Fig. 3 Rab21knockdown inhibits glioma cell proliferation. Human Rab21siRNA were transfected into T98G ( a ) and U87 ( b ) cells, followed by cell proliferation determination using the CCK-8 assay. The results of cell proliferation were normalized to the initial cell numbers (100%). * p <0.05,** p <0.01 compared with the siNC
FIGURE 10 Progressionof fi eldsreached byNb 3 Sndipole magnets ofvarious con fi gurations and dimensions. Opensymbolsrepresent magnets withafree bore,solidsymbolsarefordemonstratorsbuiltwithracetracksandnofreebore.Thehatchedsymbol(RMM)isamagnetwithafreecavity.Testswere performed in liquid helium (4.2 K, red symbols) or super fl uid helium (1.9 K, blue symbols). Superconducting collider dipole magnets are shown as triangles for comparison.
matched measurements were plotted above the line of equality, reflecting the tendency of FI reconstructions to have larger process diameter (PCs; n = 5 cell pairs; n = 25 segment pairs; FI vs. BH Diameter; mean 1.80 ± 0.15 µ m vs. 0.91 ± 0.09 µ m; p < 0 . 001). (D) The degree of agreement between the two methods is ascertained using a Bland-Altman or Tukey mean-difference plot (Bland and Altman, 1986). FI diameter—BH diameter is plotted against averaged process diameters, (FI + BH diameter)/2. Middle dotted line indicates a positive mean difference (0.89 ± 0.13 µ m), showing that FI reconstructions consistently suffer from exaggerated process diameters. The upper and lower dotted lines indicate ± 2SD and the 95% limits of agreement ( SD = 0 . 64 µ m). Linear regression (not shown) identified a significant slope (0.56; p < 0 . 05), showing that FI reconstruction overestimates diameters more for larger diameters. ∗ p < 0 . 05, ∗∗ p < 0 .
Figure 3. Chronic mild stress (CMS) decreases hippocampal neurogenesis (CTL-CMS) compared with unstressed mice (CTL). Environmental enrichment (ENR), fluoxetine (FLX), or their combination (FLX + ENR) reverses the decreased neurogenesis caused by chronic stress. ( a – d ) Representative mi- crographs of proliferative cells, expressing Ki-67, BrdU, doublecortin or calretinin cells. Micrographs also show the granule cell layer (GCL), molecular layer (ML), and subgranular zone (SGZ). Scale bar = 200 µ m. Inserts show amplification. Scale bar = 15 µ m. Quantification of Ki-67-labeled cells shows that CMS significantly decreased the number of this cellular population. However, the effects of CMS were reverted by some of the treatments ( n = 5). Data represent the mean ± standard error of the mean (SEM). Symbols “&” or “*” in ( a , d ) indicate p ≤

| PROBLEM |
The data above should be copied out with complete accuracy.

| RESULT |
Fig. 3 Rab21knockdown inhibits glioma cell proliferation. Human Rab21siRNA were transfected into T98G ( a ) and U87 ( b ) cells, followed by cell proliferation determination using the CCK-8 assay. The results of cell proliferation were normalized to the initial cell numbers (100%). * p <0.05,** p <0.01 compared with the siNC
FIGURE 10 Progressionof fi eldsreached byNb 3 Sndipole magnets ofvarious con fi gurations and dimensions. Opensymbolsrepresent magnets withafree bore,solidsymbolsarefordemonstratorsbuiltwithracetracksandnofreebore.Thehatchedsymbol(RMM)isamagnetwithafreecavity.Testswere performed in liquid helium (4.2 K, red symbols) or super fl uid helium (1.9 K, blue symbols). Superconducting collider dipole magnets are shown as triangles for comparison.
matched measurements were plotted above the line of equality, reflecting the tendency of FI reconstructions to have larger process diameter (PCs; n = 5 cell pairs; n = 25 segment pairs; FI vs. BH Diameter; mean 1.80 ± 0.15 µ m vs. 0.91 ± 0.09 µ m; p < 0 . 001). (D) The degree of agreement between the two methods is ascertained using a Bland-Altman or Tukey mean-difference plot (Bland and Altman, 1986). FI diameter—BH diameter is plotted against averaged process diameters, (FI + BH diameter)/2. Middle dotted line indicates a positive mean difference (0.89 ± 0.13 µ m), showing that FI reconstructions consistently suffer from exaggerated process diameters. The upper and lower dotted lines indicate ± 2SD and the 95% limits of agreement ( SD = 0 . 64 µ m). Linear regression (not shown) identified a significant slope (0.56; p < 0 . 05), showing that FI reconstruction overestimates diameters more for larger diameters. ∗ p < 0 . 05, ∗∗ p < 0 .
Figure 3. Chronic mild stress (CMS) decreases hippocampal neurogenesis (CTL-CMS) compared with unstressed mice (CTL). Environmental enrichment (ENR), fluoxetine (FLX), or their combination (FLX + ENR) reverses the decreased neurogenesis caused by chronic stress. ( a – d ) Representative mi- crographs of proliferative cells, expressing Ki-67, BrdU, doublecortin or calretinin cells. Micrographs also show the granule cell layer (GCL), molecular layer (ML), and subgranular zone (SGZ). Scale bar = 200 µ m. Inserts show amplification. Scale bar = 15 µ m. Quantification of Ki-67-labeled cells shows that CMS significantly decreased the number of this cellular population. However, the effects of CMS were reverted by some of the treatments ( n = 5). Data represent the mean ± standard error of the mean (SEM). Symbols “&” or “*” in ( a , d ) indicate p ≤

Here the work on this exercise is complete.